We take the view that there is much more to being human than the possession of a particular kind of genome and that the entitlement to human rights does not depend on the possession of a human genome (even if such a thing could be described) or on the presence of a particular set of variants.
If heritable genome editing were to become feasible, those whose genomes have been edited should be entitled to the same enjoyment of human rights as everyone else.
We therefore recommend that governments in the UK and elsewhere should develop an international Declaration affirming that people born as a result of genome editing interventions, and their descendants, shall be entitled to the same enjoyment of human rights as everyone else.

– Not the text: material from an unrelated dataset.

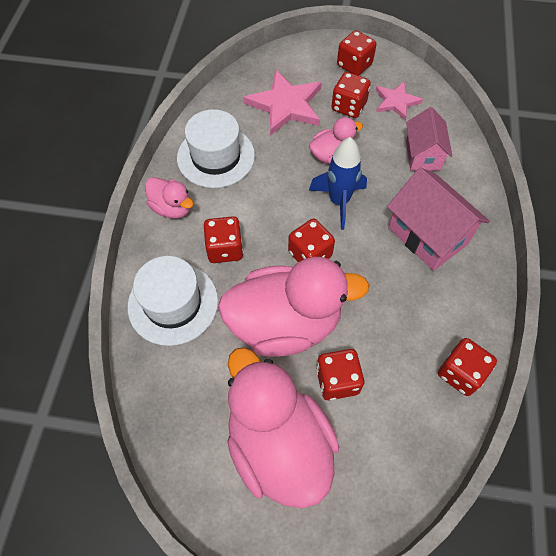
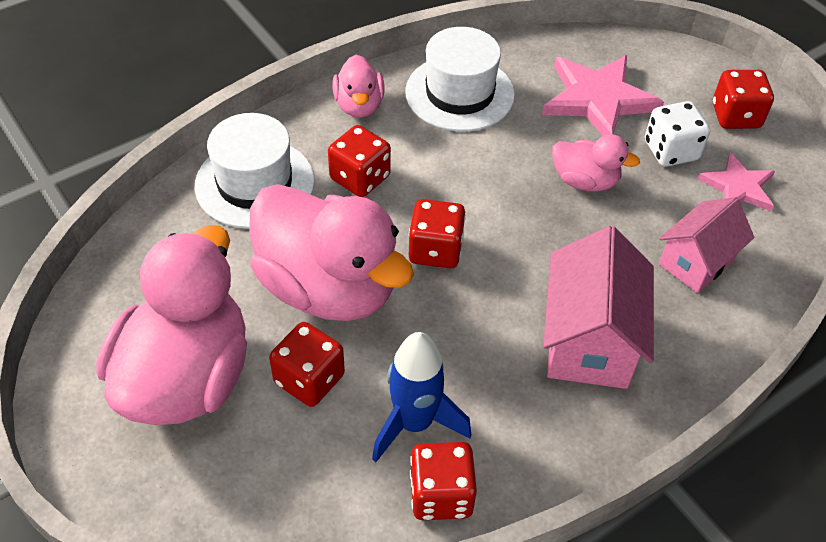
camera: 45 degrees right, 10 degrees down
blue rocket [309,137,367,230] -> blue rocket moved to [372,332,471,462]
red dice [331,72,371,118] -> white dice [645,101,710,167]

Taking all of these findings together, we conclude that the potential use of genome editing to influence the characteristics of future generations could be ethically acceptable in some circumstances, but only if certain conditions are met.
We propose two ethical principles to guide the development and application heritable genome editing interventions.
The use of heritable genome editing interventions should be intended to secure, and be consistent with, the welfare of a person who may be born as a consequence of interventions using genome edited cells.
The use of heritable genome editing interventions should be consistent with social justice and solidarity so that it should not be expected to increase disadvantage, discrimination, or division in society.